Голая, грязной масти, в розовых подпалинах. На башке какие-то перья, а под ними человеческие глаза, безвозвратно поражённые базедой. Один ещё и с бельмом. Из пасти болтается язык и вразброд торчат зубы (что-то трагическое с прикусом). Криво посаженные уши, лапы колесом. Ошейника нет.
Петров остановился, мгновенье подумал и…
– Фюить, фюить! Есть дельце для такого симпатяги. За мной.
Собака не заставила себя просить.
Попутно зашли в салон красоты для питомцев. Там собаку помыли бесплатно при условии впредь не дискредитировать бизнес. Можно было пустить пса в дом.
Дочь была на тренировке.
– План неплох, – согласилась жена, оглушенная валидолом. – Но спать на антресолях больше двух дней я не смогу…

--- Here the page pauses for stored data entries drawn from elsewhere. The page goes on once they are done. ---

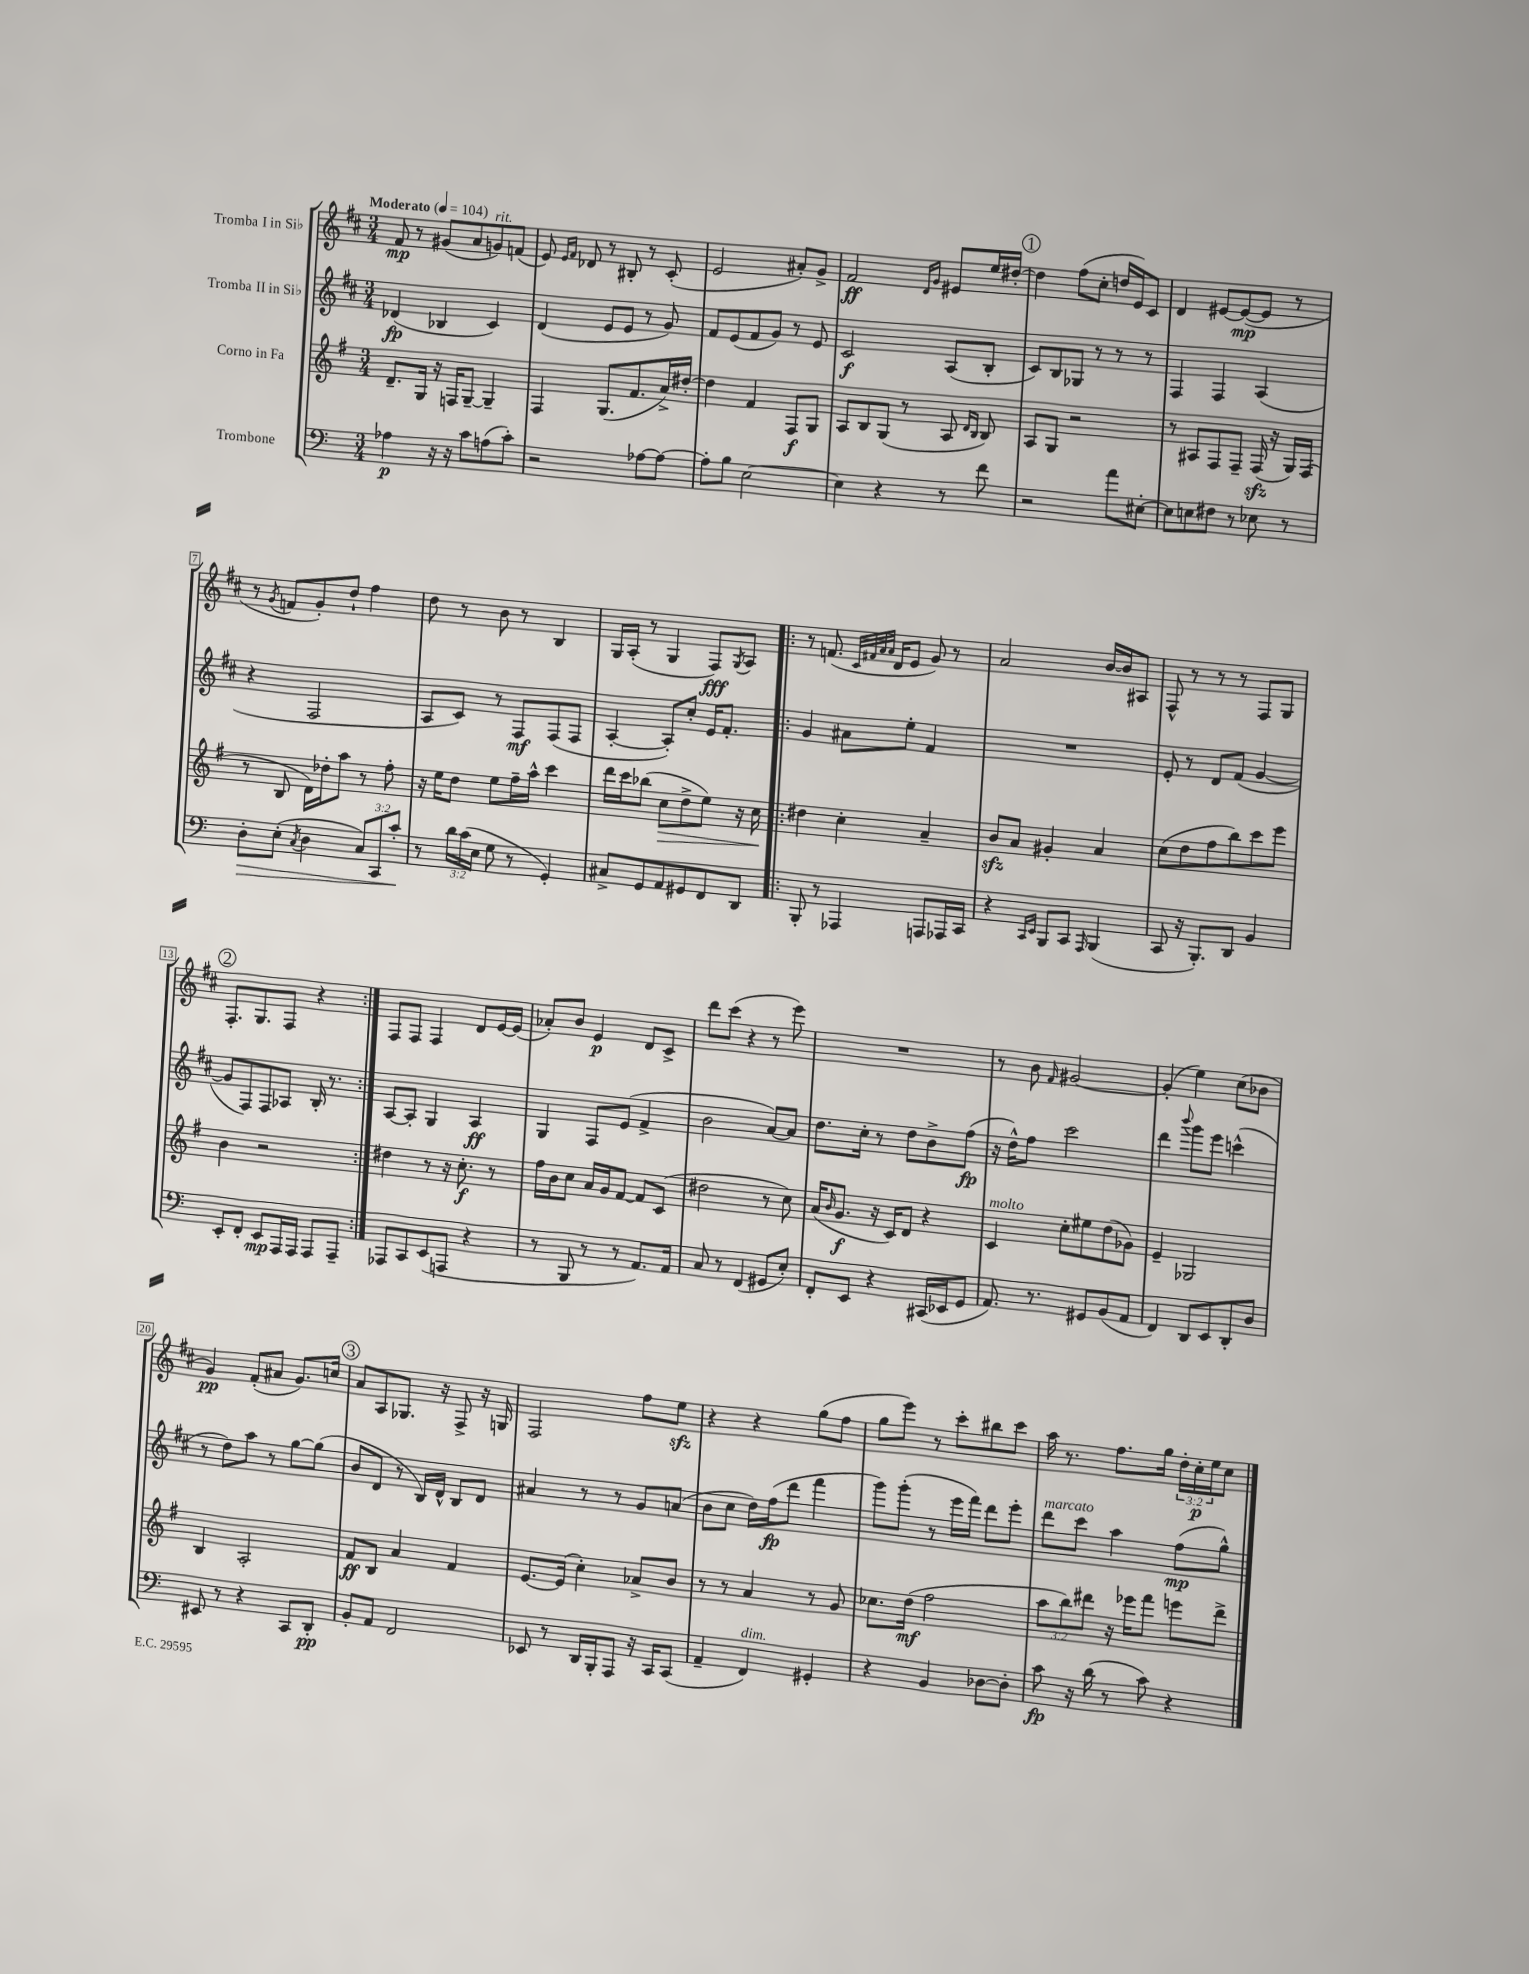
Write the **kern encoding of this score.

**kern	**kern	**kern	**kern
*staff4	*staff3	*staff2	*staff1
*clefF4	*clefG2	*clefG2	*clefG2
*k[]	*k[f#]	*k[f#c#]	*k[f#c#]
*M3/4	*M3/4	*M3/4	*M3/4
*MM104	*MM104	*MM104	*MM104
4A-\	8.d~/L	(4d-/	8f#/
.	.	.	8r
.	16G/Jk	.	.
16r	16r	4B-/	(8g#/L
16r	16F/LK	.	.
8c\L	[8G~/J	.	8a/
(8A\	4G~/]	4c#/)	8g/)
8c'\J)	.	.	(8f/J
=	=	=	=
2r	4F#/	(4d/	8e/)
.	.	.	16qqe/LL
.	.	.	16qqf#/JJ
.	.	.	8d-/
.	(8.G/L	8e/L	8r
.	.	8e/J	8B#'/
.	8.f#/	.	.
[8A-\L	.	8r	8r
8A-\_J	16a^/L)	8g/)	(8c#'/
.	[16dd#'/JJ	.	.
=	=	=	=
8A-'\]L	4dd#\]	8f#/L	2e/
8B\J	.	(8e/	.
[2E\	4f#/	8f#/	.
.	.	8g/J)	.
.	8F#/L	8r	8a#'/L)
.	8G/J	8e/	8g^/J
=	=	=	=
4E\]	8A/L	2c#/	2f#/
.	8B/	.	.
4r	(8G/J	.	.
.	8r	.	.
.	.	.	16qqd/LL
.	.	.	16qqg/JJ
8r	8A/	(8A/L	8e#/L
.	16qqd/LL	.	.
.	16qqB/JJ	.	.
8f\	8B/)	8B'/J	16ee/L
.	.	.	[16dd#'/JJ
=	=	=	=
2r	8A/L	8c#/L)	4dd#\]
.	8G/J	8B/	.
.	2r	8G-/J	(8ff#\L
.	.	8r	8cc#'\J
8a\L	.	8r	16dd/LL
.	.	.	16e/J)
[8E#'\J	.	8r	8c#/J
=	=	=	=
8E#\]L	8r	4F#/	4d/
8E\	8A#/L	.	.
8F#\J	8F#/	4F#/	[8e#/L
8r	8F#~/J	.	(8e#/_
8E-\	(16F#/	(4A/	8e#/]J
.	16r	.	.
8r	16G/LL)	.	8r
.	(16F#/JJ	.	.
=	=	=	=
8D'\L	8r	4r	8r
.	.	.	8qg/
(8E'\J	8B/	.	8f/L
8qC/	.	.	.
4D\	16d\LL)	2F#/	8g'/)
.	16dd-'\J	.	.
.	8aa\J	.	8dd`/J
12C/L)	8r	.	4ff#\
12CC/	.	.	.
.	8ff#'\	.	.
12c'/J	.	.	.
=	=	=	=
8r	16r	8A/L	8dd\
.	16ee\LK	.	.
24d\LL	8dd\J	8c#/J)	8r
(24c\	.	.	.
24E\JJ	.	.	.
8G\	8ee\L	8r	8b\
8r	16ff#~\L	8F#/L	8r
.	16aa^^\JJ	.	.
4GG'/)	4ccc\	(8F#/	4B/
.	.	8F#/J	.
=	=	=	=
8C#^/L	16ddd\LL	[4A'/	16G/LL
.	16ccc\J	.	(16A'/JJ
8GG/	(8bb-\J	.	8r
8AA/	8cc\L	8A'/]L)	4G/
8GG#/	8dd^\	8cc#'/J	.
8FF/	8ee\J)	16e/LK	8F#/L)
.	.	8.f#'/J	.
.	.	.	8qG/
8DD/J	16r	.	8A/J
.	16cc\	.	.
=!|:	=!|:	=!|:	=!|:
8BBB'/	4dd#\	4g/	8r
8r	.	.	(8.f/
4AAA-/	4cc'\	8a#\L	.
.	.	.	32qqc#/LLL
.	.	.	32qqf#/
.	.	.	32qqa/
.	.	.	32qqa/JJJ
.	.	.	16d/LK
.	.	8ee'\J	8e/J
8AAA/L	4a~/	4f#/	8g/)
16AAA-/L	.	.	8r
16CC/JJ	.	.	.
=	=	=	=
4r	8b/L	2.r	2a/
.	8a/J	.	.
16qqCC/LL	.	.	.
16qqEE/JJ	.	.	.
8BBB/L	4g#'/	.	.
8CC/J	.	.	.
16qqAAA/	.	.	.
(4BBB/	4a/	.	[16b/LL
.	.	.	16b/]J
.	.	.	8A#/J
=	=	=	=
8CC/	(8cc\L	8e'/	8F#^^/
16r	8dd\	8r	8r
8.BBB'/L)	.	.	.
.	8ff#\	8d/L	8r
8DD/J	8bb\)	(8f#/J	8r
4BB/	8ccc\	[4g/	8F#/L
.	8eee\J	.	8G/J
=	=	=	=
8EE'/L	4b\	8g/]L	8.F#'/L
8FF'/J	.	8F#/)	.
.	.	.	8.G/
8EE/L	2r	8F#/	.
16AAA/L	.	8A-/J	8F#/J
16AAA/JJ	.	.	.
8AAA/L	.	16B'/	4r
.	.	8.r	.
8AAA~/J	.	.	.
=:|!	=:|!	=:|!	=:|!
8AAA-/L	4dd#\	[8A/L	8F#/L
8CC/	.	8A'/]J	8F#/J
(8EE/	8r	4G/	4F#/
8AAA/J	16r	.	.
.	8.cc'\	.	.
4r	.	4A/	8d/L
.	8r	.	[16e/L
.	.	.	(16e/]JJ
=	=	=	=
8r	16ff#\LL	4G/	8a-'/L)
.	16b\J	.	.
8BBB/	8cc\J	.	8b/J
8r	16a/LL	8F#/L	4e/
.	16g/J	.	.
8r	[8f#/J	(8e/J	.
8.AA/L)	8f#/]L	4f#^/	8d/L
.	(8c/J	.	8c#^/J
16AA/Jk	.	.	.
=	=	=	=
8C/	2dd#\	2b\	8ddd\L
8r	.	.	(8ccc#\J
(4FF/	.	.	4r
8GG#/L	8r	[8a/L)	8r
8E'/J)	8cc\)	8a/]J	8eee\)
=	=	=	=
8FF'/L	(16a/LK	8.dd\L	2.r
.	16qqb/	.	.
.	8.g/J	.	.
8EE/J	.	.	.
.	.	16cc#'\Jk	.
4r	16r	8r	.
.	16c/LK)	.	.
.	8d/J	8dd\L	.
(16CC#/LL	4r	8b^\	.
16EE-/J	.	.	.
8GG/J	.	(8ff#\J	.
=	=	=	=
8.AA/)	4c/	16r	8r
.	.	16dd^^\LK)	.
.	.	8ff#\J	8b\
8.r	.	.	.
.	.	.	16qqf#/
.	8cc'\L	2ccc#\	[2g#/
8GG#/L	8ee#\	.	.
(8BB/	(8dd\	.	.
8AA/J	8g-\J)	.	.
=	=	=	=
4FF/)	4e~/	4ddd\	(4g#'/]
.	.	8qqbbb/	.
8DD/L	2G-/	8ggg\L	4ee\)
8EE/	.	8eee\J	.
8DD'/	.	(4ccc^^\	(8cc#\L
8D/J	.	.	8b-\J
=	=	=	=
8EE#/	4B/	8r	4g/)
8r	.	8dd\L)	.
4r	2A'/	8aa\J	(8f#'/L
.	.	8r	8a#/J
8CC/L	.	[8gg\L	8.g/L)
8DD'/J	.	(8gg\]J	.
.	.	.	16cc/Jk
=	=	=	=
8BB'/L	8f#/L	8b/L	8a/L
8AA/J	8B/J	8d/J	8A/
2FF/	4a/	8r	8.G-/J
.	.	16B/LL)	.
.	.	16d^^/JJ	16r
.	4f#/	8B/L	8F#^/
.	.	8d/J	16r
.	.	.	16G/
=	=	=	=
8EE-/	[8.e/L	4a#/	2F#/
8r	.	.	.
.	(16e/]Jk	.	.
16DD/LL	4cc'\)	8r	.
16BBB'/J	.	.	.
8AAA/J	.	8r	.
16r	8a-^/L	8g/L	8ff#\L
16CC/LK	.	.	.
(8CC/J	8b/J	(8a/J	8ee\J
=	=	=	=
4AA~/	8r	8b\L	4r
.	8r	8cc#\J	.
4FF/)	4a/	16dd\LL)	4r
.	.	(16ff#\J	.
.	.	8ddd\J	.
4GG#'/	8r	4fff#\	(8gg\L
.	8g/	.	8ff#\J
=	=	=	=
4r	8.cc-\L	8ggg\L)	8gg\L
.	.	(8ggg'\J	8eee\J)
.	(16dd\Jk	.	.
4BB/	2ff#\	8r	8r
.	.	16eee\LL	8ccc#'\L
.	.	16fff#\JJ)	.
[8D-\L	.	8ddd\L	8bb#\
8D-'\]J	.	8eee'\J	8ccc#\J
=	=	=	=
8c\	12aa\L	8ddd\L	16aa\
.	.	.	8.r
.	12bb\)	.	.
16r	.	8ccc#\J	.
.	12ddd#\J	.	.
(16d\	.	.	.
8r	16r	4aa\	8.ff#\L
.	16eee-\LK	.	.
8c\)	8fff#\J	.	.
.	.	.	16gg\Jk
4r	8eee\L	(8ff#\L	24dd'\LL
.	.	.	24cc#'\
.	.	.	24ee\J
.	8ddd#^\J	8gg^^\J)	8cc#\J
==	==	==	==
*-	*-	*-	*-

– Всё закончится сегодня же, дорогая! – довольно потёр руки ликующий Петров.
– Взгляни на неё! Бракованная мама с помойки, папа неизвестен, но что-то из породы чернобыльский пятнокожистый зененхунд. Брр! И всё же это собака! И вот когда девчонка откажется… О-о!!..
– Ты знаешь, что она сказала, засыпая? – говорит жена перед сном.
– Ну? – буркнул Петров.
– Ты самый лучший папа на свете.
Петров неопределённо хмыкнул.
– А знаешь, как собаку назвала? Красавчик…
– Представляю, в кого девчонка влюбится… – вздохнул Петров.
Собака на полчаса
– Распишитесь, что не будете иметь претензий. Вот тут. А это, как и просили, справка из ветклиники, что собака привита от бешенства. Нет, точно не кусается. Толик очень добрый, мухи не обидит.
Иванова взглянула в справку и не без сомнений вручила хозяину собаки деньги. На часах было ровно двенадцать тридцать.
Мужчина открыл переноску. Скромно вышел йоркширский терьер и волооко и внимательно уставился снизу на Иванову. «Совсем человечий взгляд!» – отметила Иванова и пожалела, что отдала деньги вперёд, ибо ей самой захотелось немедля расцеловать и усыновить очаровательного сусального Толика. Кажется, эта авантюра с собакой попахивала откровенной авантюрой…
– Он гавкать-то умеет? – недоверчиво спросила Иванова, любуясь безмолвным золотисто-рыжеватым замершим Толиком, ухоженным, что Пэрис Хилтон.
Мужчина в ответ лишь криво ухмыльнулся.
– Толик, работаем. Ату! Ату! – приказал он этому собачьему метросексуалу, украшенному кокетливым бантиком на головёнке, и Иванова распахнула дверь в гостиную:
– Алло, сюрприз! – окликнула детей на диване.
Толик деловито просеменил в центр комнаты, остановился и огляделся с видом прораба: «Так-так. Ясно. Ну что ж…»
Впечатлительная дочура Ивановой, шестиклассница, застонала и невольно протёрла очки. У нежной примерной девочки наполнились благодарной влагой близорукие глаза.
– И ба… И ба… – заикаясь от счастья, не могла она выговорить: «И бантик, чтоб меня!..»
А радостный визг брата послужил сигнальной ракетой для начала секретной операции «Ну, и кто тут просил собаку?..».
Дети кинулись к желанной собачке, но та забрехала и кинулась наутёк. Спустя десять минут догонялок и неумолчного визгливого лая у Ивановой заболела голова и заныли пломбы. Толиком определённо можно было сверлить зубы в государственной поликлинике по бесплатному страховому полису. Или удалять известковый налёт с раковин, такие это были «приятные» уху звуки.